Das Sicherheitsgefühl

"Kulmbach war mir nicht bloß Pflicht, sondern eine Herzensangelegenheit", sagte Gerhard Renk, der die Dienststelle seit 2004 geleitet hat. In seiner Abschiedsrede machte der Erste Polizeihauptkommissar deutlich, dass es immer das Ziel seiner Arbeit gewesen sei, den Bürgern das Gefühl von Sicherheit zu vermitteln. Oft sei er als erster Mann auch nachts ausgerückt, seine Familie habe zurückstecken müssen. "Meinen Geburtstag musste meine Frau schon mal ohne mich feiern", berichtete Renk, der sich für die Unterstützung bedankte, die er nicht nur Zuhause, sondern immer wieder auch dienstlich " auf allen Ebenen" erfahren habe.


Für gutes Arbeitsklima gesorgt

Polizeipräsident Alfons Schieder blickte auf die ausgezeichnete Bilanz der Kulmbacher Dienststelle, die nicht nur bei Großveranstaltungen wie der Bierwoche oder der Motorradsternfahrt gefordert sei. Schieder sprach auch die Herausforderungen an, die etwa die Jugendbande am Kulmbacher Omnibusbahnhof oder die Versammlung rechter Gruppierungen in Schwarzach mit sich gebracht hätten.

Gerhard Renk habe stets die Fäden in der Hand gehalten, er sei der Garant für die erfolgreiche Arbeit der Inspektion gewesen. Durch seinen offenen Führungsstil habe er zudem für ein konstruktives Miteinander und damit für positives Arbeitsklima gesorgt, lobte Schieder, der Renk die Urkunde des Innenministeriums sowie eine Medaille des Polizeipräsidiums überreichte.

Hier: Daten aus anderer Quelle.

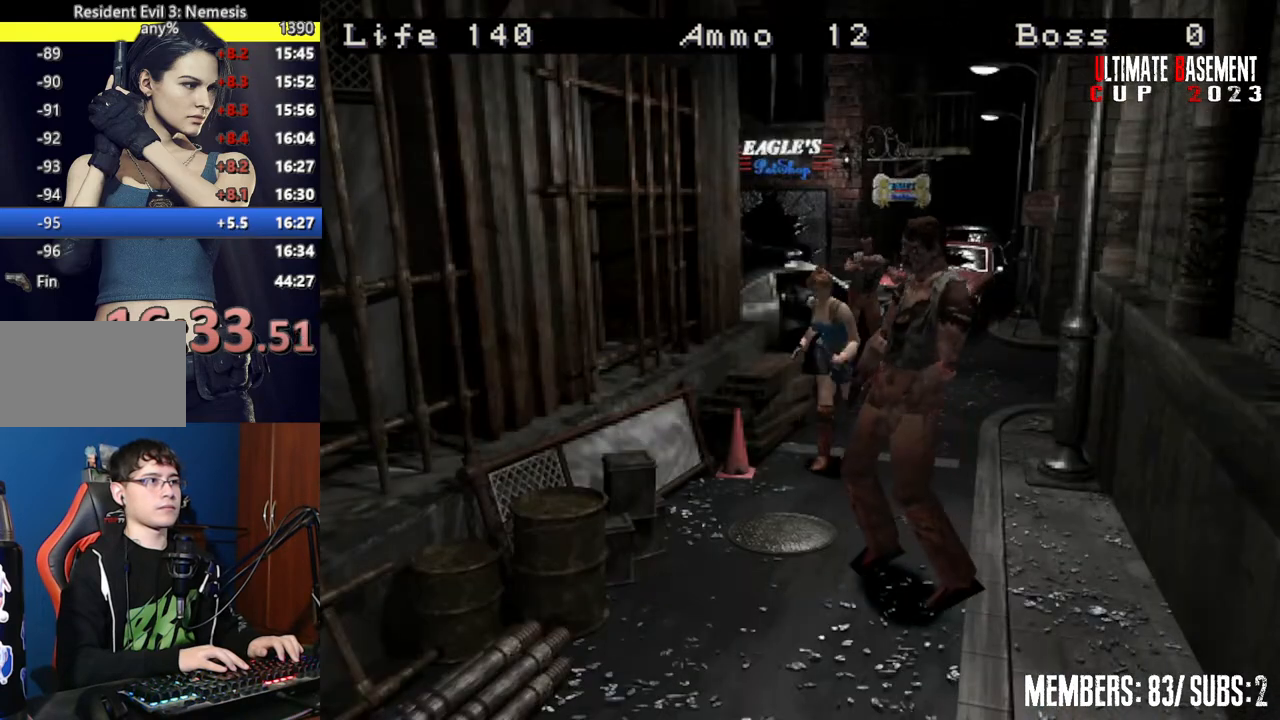
{"keys": ["a", "shift", "w"], "events": [[167, "d", "down"], [300, "d", "up"], [400, "a", "down"]]}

Als einen sehr besonnenen Mann, der durch seinen Weitblick und seine Übersicht lösungsorientierte Entscheidungen getroffen habe, bezeichnete OB Henry Schramm (CSU) den scheidenden Polizei-Chef. "Er war ein Pragmatiker und Praktiker, ein Chef, der sich in schwierigen Situationen nicht weggeduckt hat, sondern vorangegangen ist", betonte das Kulmbacher Stadtoberhaupt.


Auch die Justiz dankt

Im Namen der Justiz bedankte sich der Direktor des Kulmbacher Amtsgerichts, Christoph Berner, bei Renk für die vertrauensvolle Zusammenarbeit.

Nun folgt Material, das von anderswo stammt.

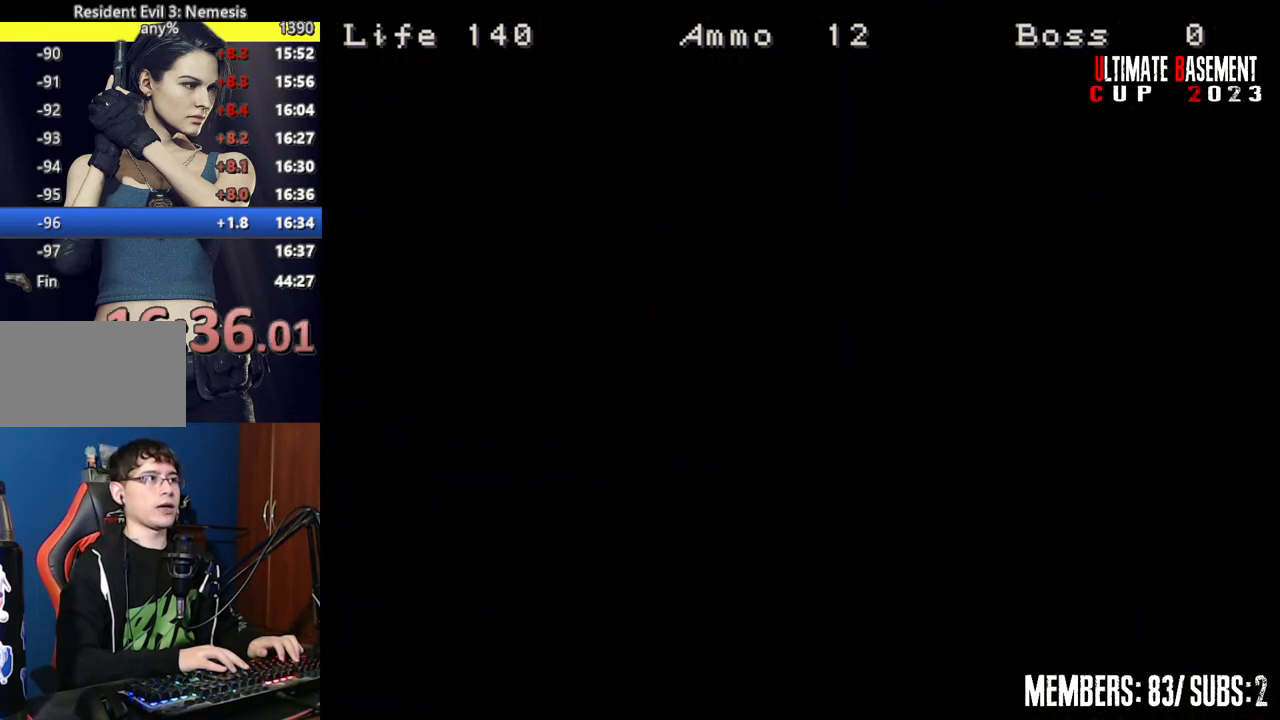
{"keys": ["shift", "w"], "events": []}
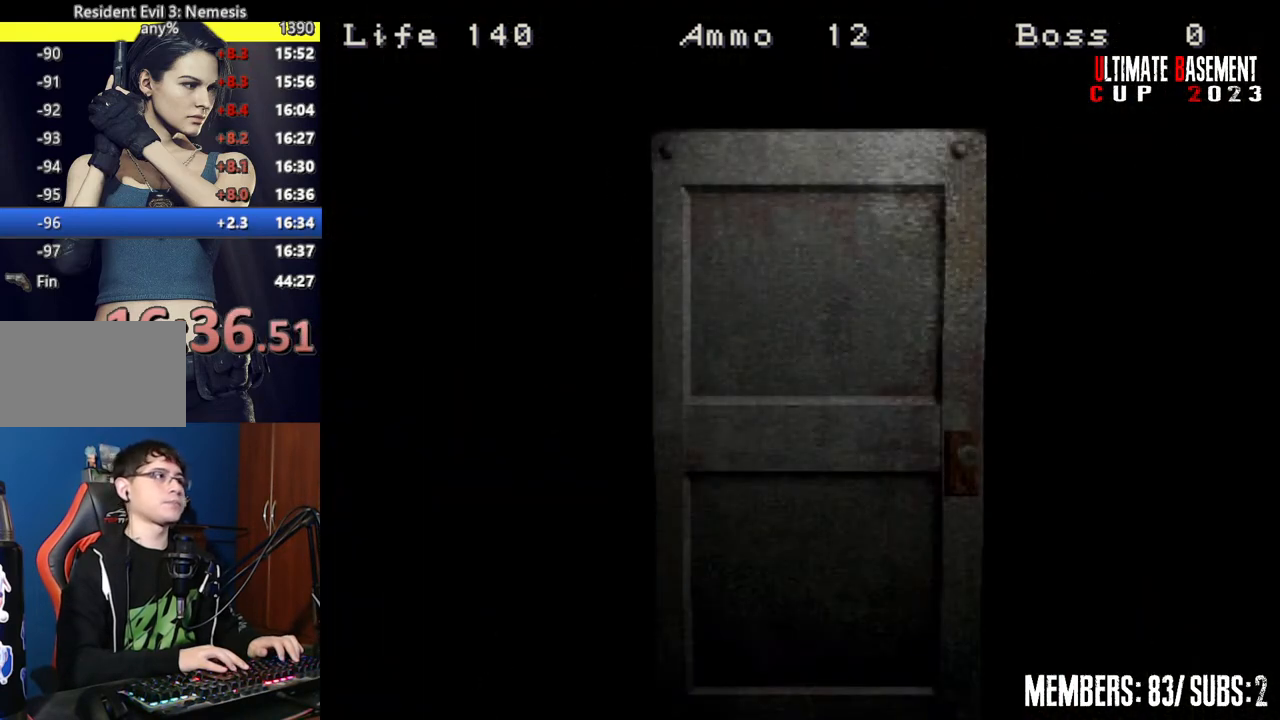
{"keys": ["shift", "space", "w"], "events": [[434, "space", "down"]]}
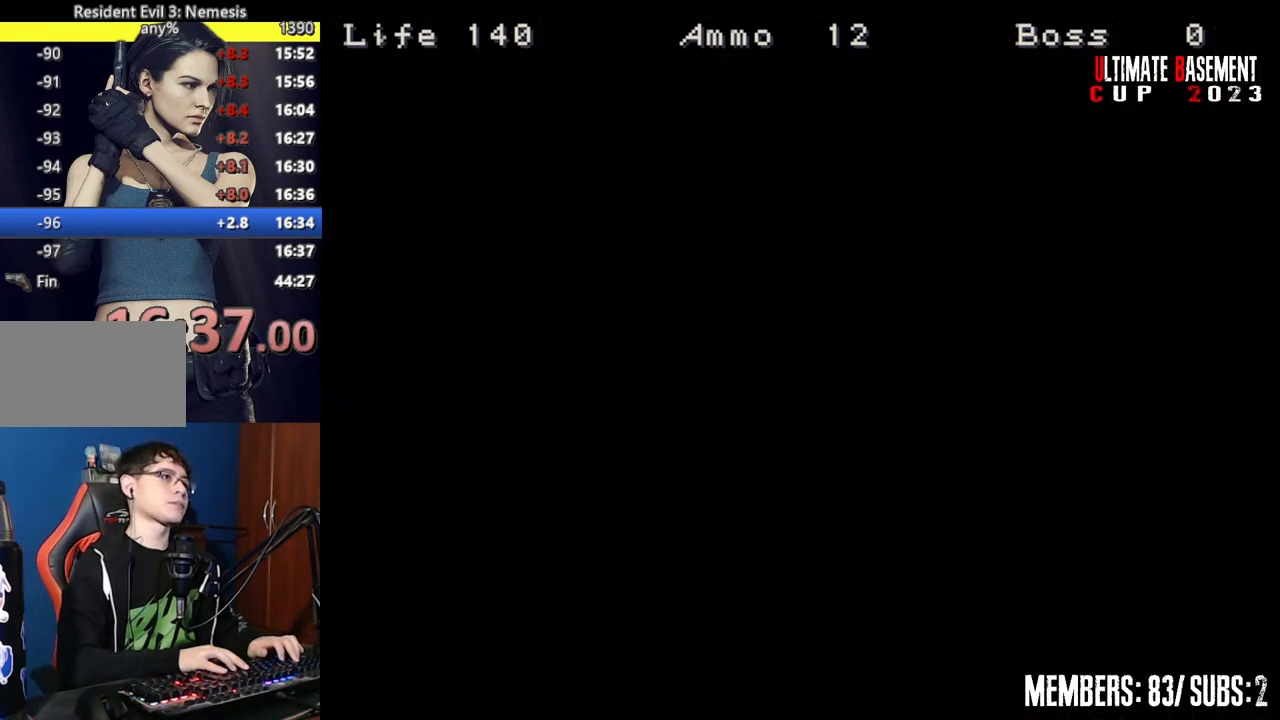
{"keys": ["shift", "w"], "events": [[84, "space", "up"]]}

Dass Renk die Kulmbacher Dienststelle vorbildhaft geführt hat, stellte der Vorsitzende des Personalrats, Polizeioberrat Hermann Benker, heraus.

Bei der feierlichen Verabschiedung im Rathaus, die vom Orchester der bayerischen Polizei aus München musikalisch umrahmt wurde, wurde auch Renks Nachfolger Dominik Salosnig vorgestellt, der ab Juni Polizeichef auf Zeit wird. Der 38-jährige Kriminaloberkommissar wird die Geschicke der Dienststelle für sechs Monate leiten - mit der Führung der Inspektion endet für ihn ein langjähriges Förderprogramm bei der oberfränkischen Polizei.